C. Ross jette l’éponge: Sur qui portera le choix d’A. Guteres?
« Christopher Ross a présenté lundi sa démission ». Telle est la formule lapidaire choisie par Jeffrey Feltman, haut responsable onusien, pour annoncer le départ précipité du célèbre messi dominici choisi par Ban ki-Moon pour gérer les négociations entre les différentes parties en conflit dans le dossier saharien. Le départ précipité de l’envoyé spécial du secrétaire général de l’ONU, intervenu avant même l’expiration de son mandat le 31 mars, consacre l’échec du diplomate US qui a essuyé tour à tour les critiques de Rabat, pour un défaut flagrant de neutralité, comme des adversaires de l’intégrité territoriale du Maroc au service desquels il n’a pas chômé. C. Ross aurait expliqué aux membres de son équipe qu’il n’était plus en mesure de poursuivre les tentatives pour des négociations entre le Maroc et les adversaires de son intégrité territoriale. D’autant plus, aurait-il assuré que les derniers développements autour de la zone d’El Guerguarat, lui ont fait comprendre qu’il lui était désormais impossible de continuer à vouloir rapprocher les positions des uns et des autres.
Face à ce développement « inattendu » pour d’aucuns et « inscrit dans l’ordre des choses » selon d’autres, le nouveau secrétaire général de l’ONU ne s’est pas encore prononcé.
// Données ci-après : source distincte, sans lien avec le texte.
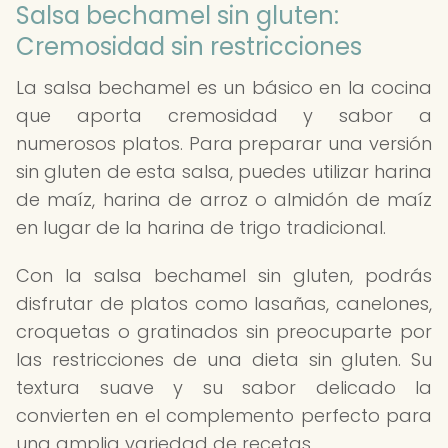
Salsa bechamel sin gluten:
Cremosidad sin restricciones
La salsa bechamel es un básico en la cocina
que aporta cremosidad y sabor a
numerosos platos. Para preparar una versión
sin gluten de esta salsa, puedes utilizar harina
de maíz, harina de arroz o almidón de maíz
en lugar de la harina de trigo tradicional.
Con la salsa bechamel sin gluten, podrás
disfrutar de platos como lasañas, canelones,
croquetas o gratinados sin preocuparte por
las restricciones de una dieta sin gluten. Su
textura suave y su sabor delicado la
convierten en el complemento perfecto para
una amplia variedad de recetas.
N’empêche, Antonio Guteres est appelé à désigner une autre personnalité devant poursuivre l’action d’exploration d’une solution au conflit autour du Sahara, artificiellement entretenu par l’Algérie. Le successeur de C. Ross interviendra dans un dossier qui obéit à une autre logique favorisée par le retour au Maroc dans le giron africain, ce qui devrait en principe réduire la pression du représentant de l’UA sur les instances onusiennes. Mais la tâche est encore loin d’être aisée au regard des derniers développements qu’Alger a tenu à marquer de son empreinte en livrant des armes offensives au mouvement sécessionniste que ses généraux ont depuis toujours engraissé et tenu en laisse.
A. Guters qui a travaillé dur à la tête du Haut commissariat aux réfugiés maîtrise assez le dossier saharien pour se laisser berner par ceux qui ont de tout temps prêché le faux pour s’assurer un leadership des plus hypothétiques dans la région maghrébine. La cause polisarienne leur assurant un faire valoir pour ce faire.